Start of Text section

The Fermi LAT instrument

This is a brief description of the instrument. For more details see the full technical description of the LAT and a summary of its performance.

Pair conversion telescope

Principles of operation

Unlike visible light, high-energy gamma rays cannot be refracted by a lens or focused by a mirror. Instead, they are detected with the same technology as the detectors used in high-energy particle accelerators.

Incoming gamma rays pass freely through the thin plastic anticoincidence detector, while charged cosmic rays cause a flash of light, allowing the LAT identify the relatively rare gamma rays. A gamma ray continues until it interacts with an atom in one of the thin tungsten foils, producing two charged particles: an electron and a positron. They proceed on, creating ions in thin silicon strip detectors. The silicon strips alternate in the X and Y directions, allowing the progress of the particles to be tracked. Finally the particles are stopped by a cesium iodide calorimeter which measures the total energy deposited. The information from the anticoincidence detector, tracker and calorimeter is combined to estimate the energy and direction of the gamma ray.

LAT cutaway

Construction

This cutaway view shows more details of the instrument's design. The 18 tungsten converter layers and 16 dual silicon tracker planes are stacked in 16 modular "towers" (37 cm square and 66 cm tall). Each of the 16 calorimeter modules consists of 96 long, narrow CsI scintillators, stacked in 8 layers, alternating in orientation so that the location and spread of the deposited energy can be determined. The plastic anticoincidence scintillator around the outside is made of 89 individual sections so that it can distinguish charged particles coming from the direction of the incident gamma ray and ignore others. A sophisticated, flexible data acquisition system combines information from all the components to decide when a likely gamma-ray has been detected and to choose what information to send to the ground. The upper part of the instrument is wrapped in a multilayer "blanket" which provides thermal insulation and protects from micrometeoroids and debris.

The LAT is 0.72 m deep and 1.8 m square. Its total mass is 2789 kg. It uses 650 W of electric power.

End of Text section

> Problem set
**A)** For each statement, say yes or no to whether the description of the Fermi LAT instrument supports it, and quote the deciding words: (i) The LAT focuses gamma rays with a mirror. (ii) The calorimeter is made of cesium iodide. (iii) The anticoincidence scintillator consists of 89 individual sections.
**B)** From the description of the Fermi LAT instrument, list every figure it gives for the LAT's overall dimensions, mass, and power use.
**C)** Write the next part of the description of the Fermi LAT instrument, picking up after its final sentence.
The listing has no connection to the description of the Fermi LAT instrument.

Start of Recorded information

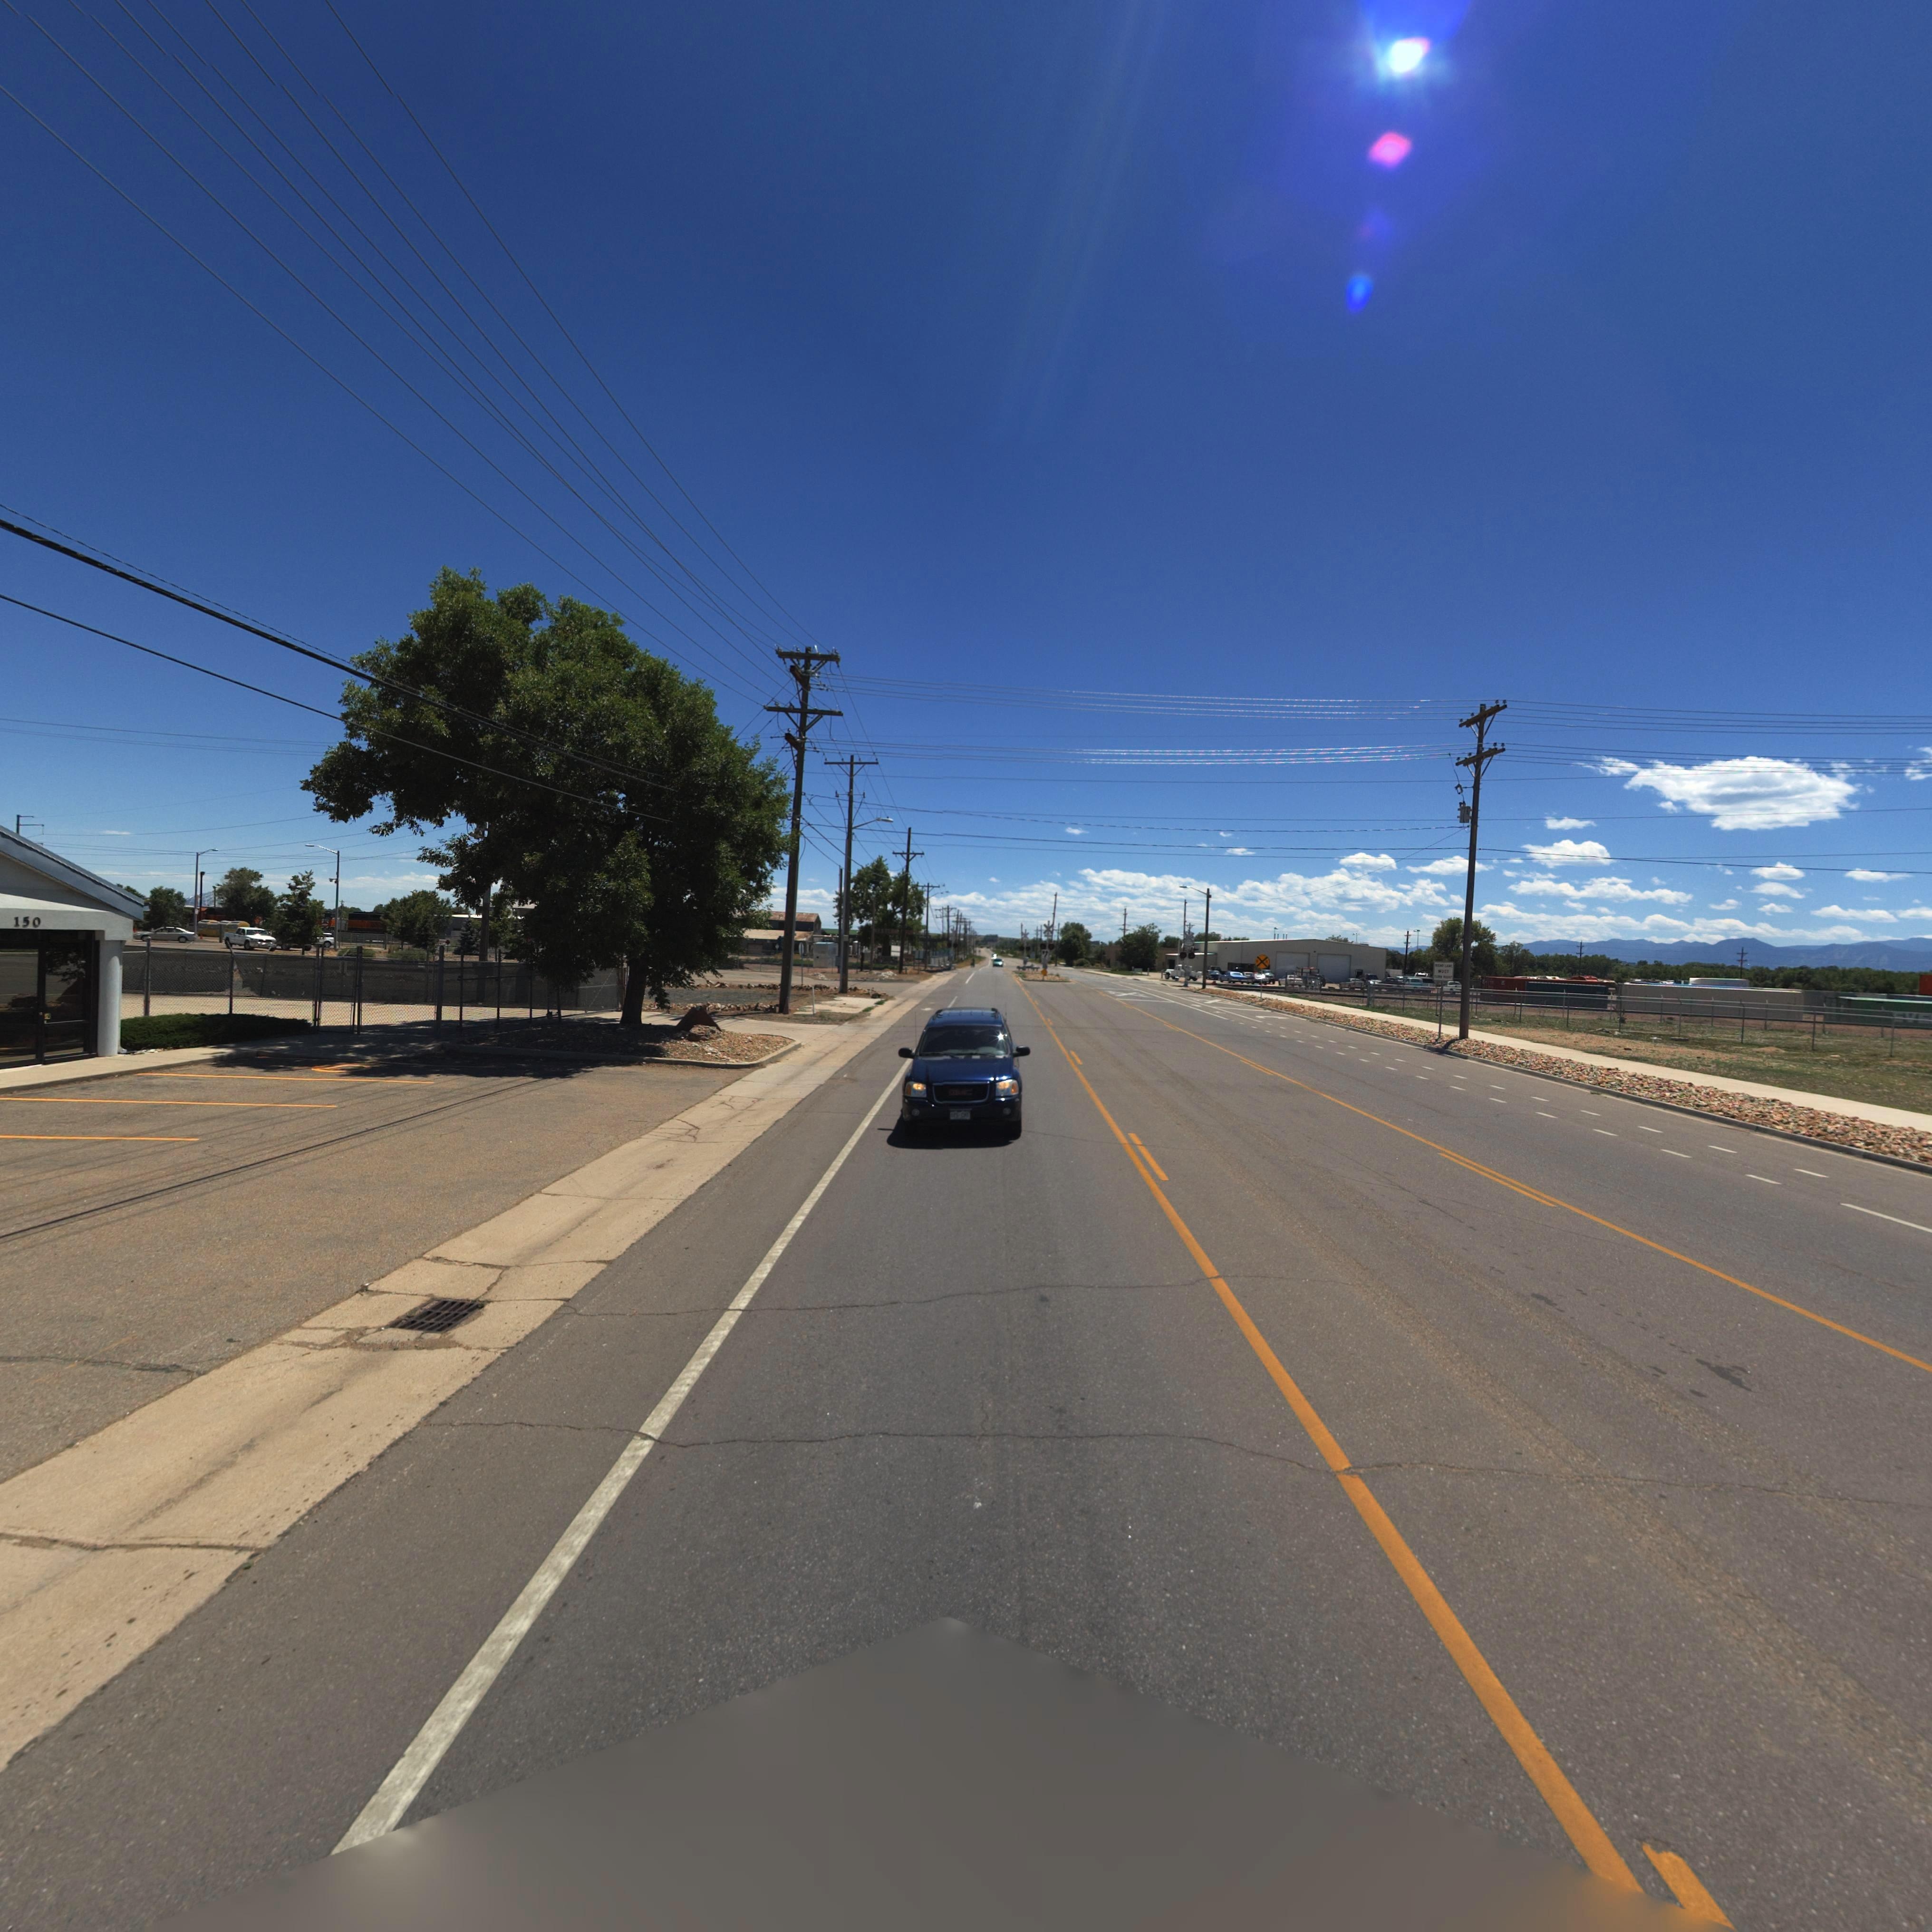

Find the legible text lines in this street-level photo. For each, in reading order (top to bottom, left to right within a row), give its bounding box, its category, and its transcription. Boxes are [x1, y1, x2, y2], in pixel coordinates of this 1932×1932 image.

End of Recorded information

> Task results
**A)**
(i) No: "high-energy gamma rays cannot be refracted by a lens or focused by a mirror"
(ii) Yes: "a cesium iodide calorimeter which measures the total energy deposited"
(iii) Yes: "is made of 89 individual sections"

**B)**
- 0.72 m deep
- 1.8 m square
- 2789 kg total mass
- 650 W of electric power

**C)**
Calibration and Performance

Parts of the instrument were calibrated in particle beams at CERN, SLAC and GSI, but it was not possible to test the whole instrument with realistic gamma-ray and proton beams. The calibration relies on a detailed Monte Carlo simulation of all the instrument's components. The simulation software was refined until its predictions agreed with the results obtained from beam tests and cosmic ray muons.

The performance of a gamma-ray telescope can be characterized by its effective area, field of view and angular resolution. The field of view is very wide, with useful response out to about 60° from the instrument axis, covering about 20% of the sky. The angular resolution depends on the gamma-ray's energy, its incidence angle, and where it interacts in the detector. The point spread function for on-axis gammas has a 68% containment radius of about 3° at 100 MeV and 0.04° at 100 GeV. The effective area in the center of the field of view is about 7000 cm2 at 1 GeV, decreasing at lower and higher energy.

Operation

The Fermi spacecraft orbits the earth in about 96 minutes. It is oriented to point the LAT upward at all time, so the earth does not block the view. On alternate orbits Fermi rocks to the left and right, allowing the LAT to cover more of the sky. Thus the whole sky can be surveyed in two orbits. This mode of operation allows for constant monitoring of any gamma-ray emitter over days, weeks, months and years.

When a strong gamma-ray burst occurs, Fermi will point itself at the location of the burst for a few hours to collect extra data.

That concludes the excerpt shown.